/---

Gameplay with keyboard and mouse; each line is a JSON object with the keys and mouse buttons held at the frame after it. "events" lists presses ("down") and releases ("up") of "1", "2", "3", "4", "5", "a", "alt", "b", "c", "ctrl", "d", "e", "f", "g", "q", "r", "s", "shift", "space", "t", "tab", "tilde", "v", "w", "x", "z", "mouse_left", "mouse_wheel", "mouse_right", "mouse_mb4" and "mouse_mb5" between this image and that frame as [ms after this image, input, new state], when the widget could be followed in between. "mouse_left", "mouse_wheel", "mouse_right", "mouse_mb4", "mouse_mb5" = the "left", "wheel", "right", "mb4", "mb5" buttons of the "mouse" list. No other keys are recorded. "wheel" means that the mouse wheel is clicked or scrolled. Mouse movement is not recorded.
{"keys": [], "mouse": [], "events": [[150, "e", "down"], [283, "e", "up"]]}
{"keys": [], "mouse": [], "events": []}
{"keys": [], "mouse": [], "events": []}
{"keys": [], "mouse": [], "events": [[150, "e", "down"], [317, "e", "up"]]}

\---

§ Task details
Please reproduce each line above exactly as written.

§ Result
Gameplay with keyboard and mouse; each line is a JSON object with the keys and mouse buttons held at the frame after it. "events" lists presses ("down") and releases ("up") of "1", "2", "3", "4", "5", "a", "alt", "b", "c", "ctrl", "d", "e", "f", "g", "q", "r", "s", "shift", "space", "t", "tab", "tilde", "v", "w", "x", "z", "mouse_left", "mouse_wheel", "mouse_right", "mouse_mb4" and "mouse_mb5" between this image and that frame as [ms after this image, input, new state], when the widget could be followed in between. "mouse_left", "mouse_wheel", "mouse_right", "mouse_mb4", "mouse_mb5" = the "left", "wheel", "right", "mb4", "mb5" buttons of the "mouse" list. No other keys are recorded. "wheel" means that the mouse wheel is clicked or scrolled. Mouse movement is not recorded.
{"keys": [], "mouse": [], "events": [[150, "e", "down"], [283, "e", "up"]]}
{"keys": [], "mouse": [], "events": []}
{"keys": [], "mouse": [], "events": []}
{"keys": [], "mouse": [], "events": [[150, "e", "down"], [317, "e", "up"]]}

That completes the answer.